They’re perfect in every which way (that’s mortally possible). Here’s help on how to chose between these fine men!
Wolverine: A face that could launch a thousand ships (and drop a thousand panties). Eyes that glimmer, that naughty twinkle and let’s not forget that smile.
Superman: Chiselled masculine perfection that somehow seems to have a certain boyish innocence to it. Eyes one can drown in and a smile that can make a girl melt.
Verdict: Tie - They’re both the dictionary definition of the word ‘handsome’.
Wolverine: Libra – The charmer of the zodiac - beauty, grace and charm.
Superman: Taurus - Heard the phrase ‘hung like a bull’? Venus’ blessed them plenty.

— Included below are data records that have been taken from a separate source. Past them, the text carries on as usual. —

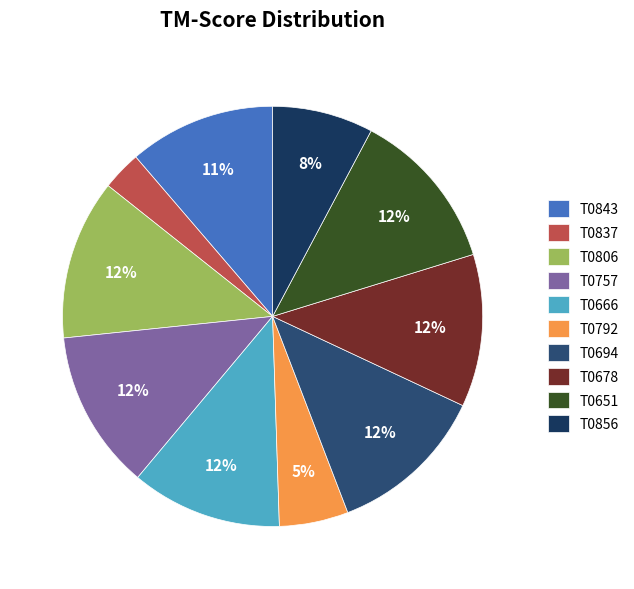

How much of the chart is everything except T0678?

88.3%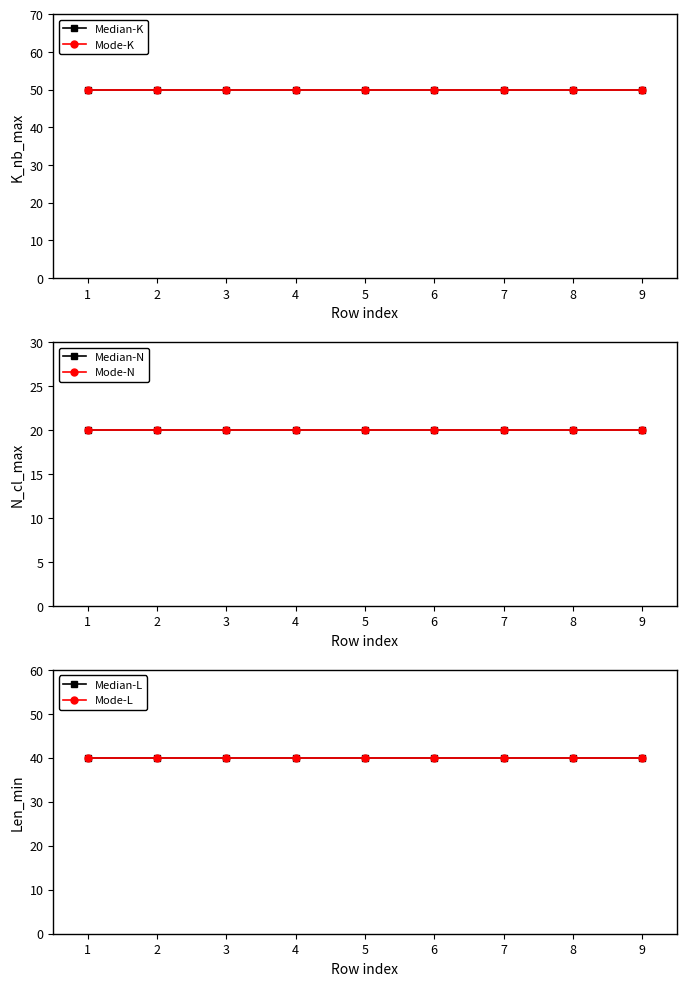

Is the value of Mode-N at 4 greater than the value of Mode-K at 5?

No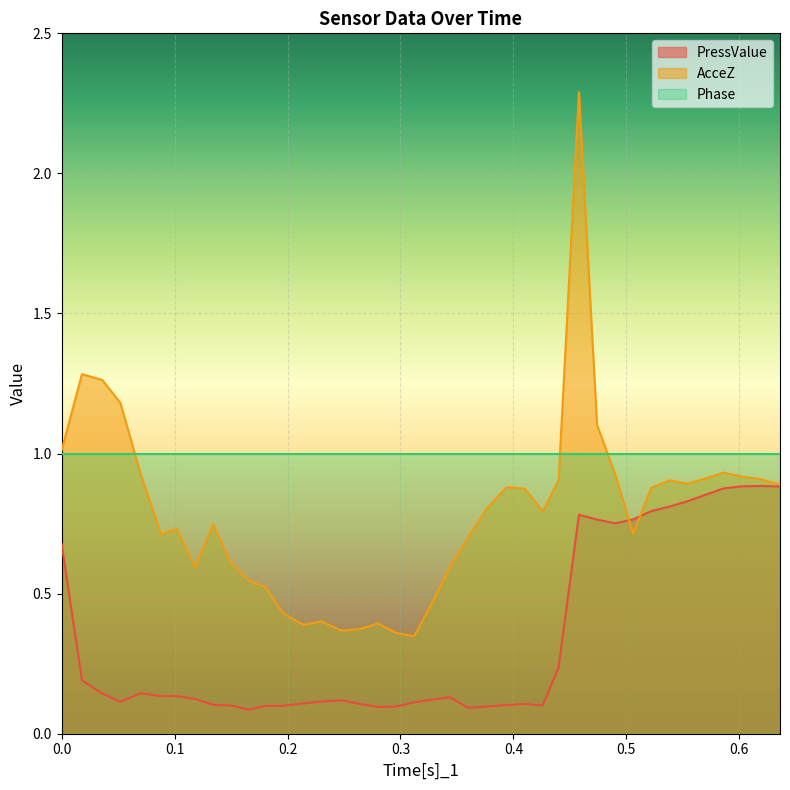

Rank the series by their average value, from highest to lowest.

Phase, AcceZ, PressValue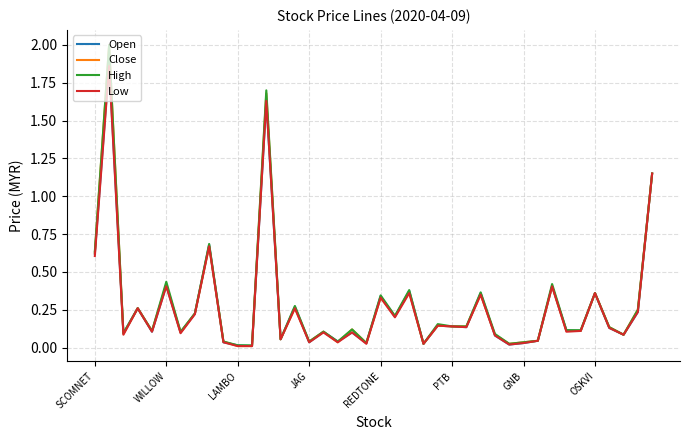

Which series has the largest range (max minus min)?

Close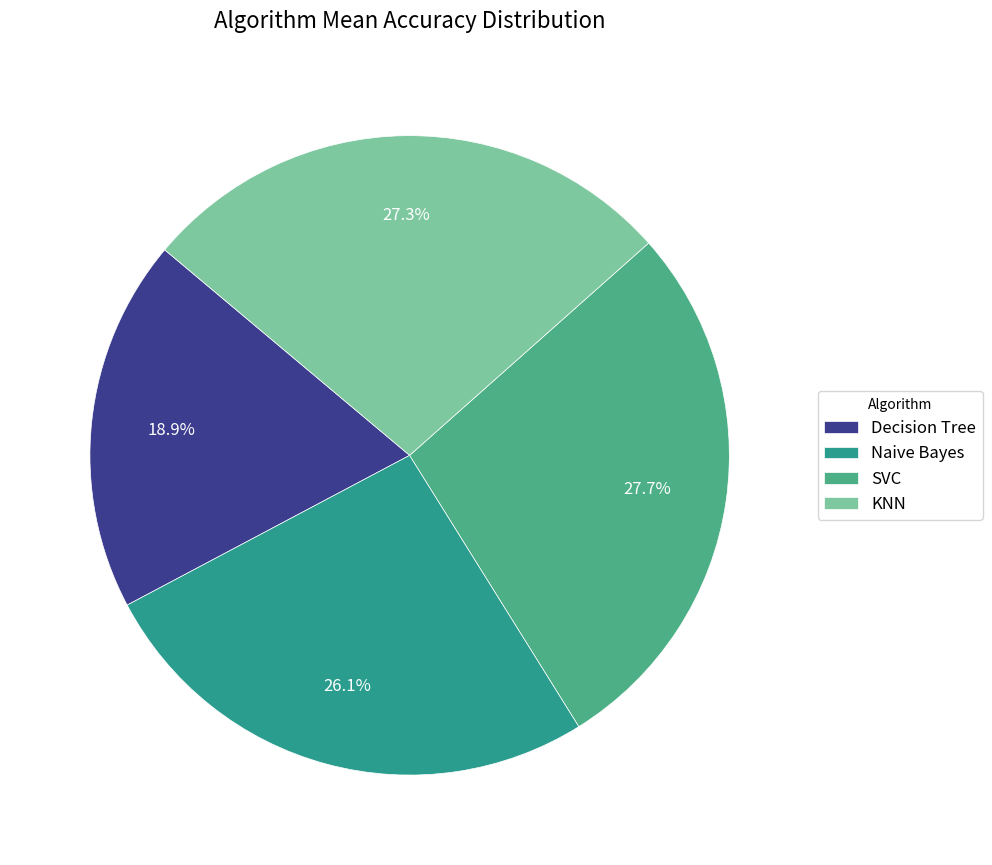

Combined, do Decision Tree and SVC account for over 50%?

No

Verdict: Tie - Even though I’m Capricorn, which makes me perfect for Henry; my moon sign is Aquarius with a Libra Rising – making me perfect for Hugh.
Wolverine: The man has a body sculpted like a Michelangelo!
Superman: He’s always been the sexy athletic type, he’s Superman!
Verdict: Tie - They both look great in a suit and out of one
Wolverine: Versatile actor, sings and dances too.
Superman: Henry can act. And looking good is a talent.
Verdict: Hugh – Any man who can dance, sing and look good, while being a superhero, is surely my kind!
Wolverine: Hugh’s been happily married to Deborra-Lee Furness since forever.
Superman: He just split with Ellen Whitaker, and is now dating Kaley Cuoco.
Verdict: Tie – They both have terrible taste in women.
To quote Madame Cavalieri from the movie Amadeus, “Looks don’t concern me, maestro. Only talent interests a woman of taste.”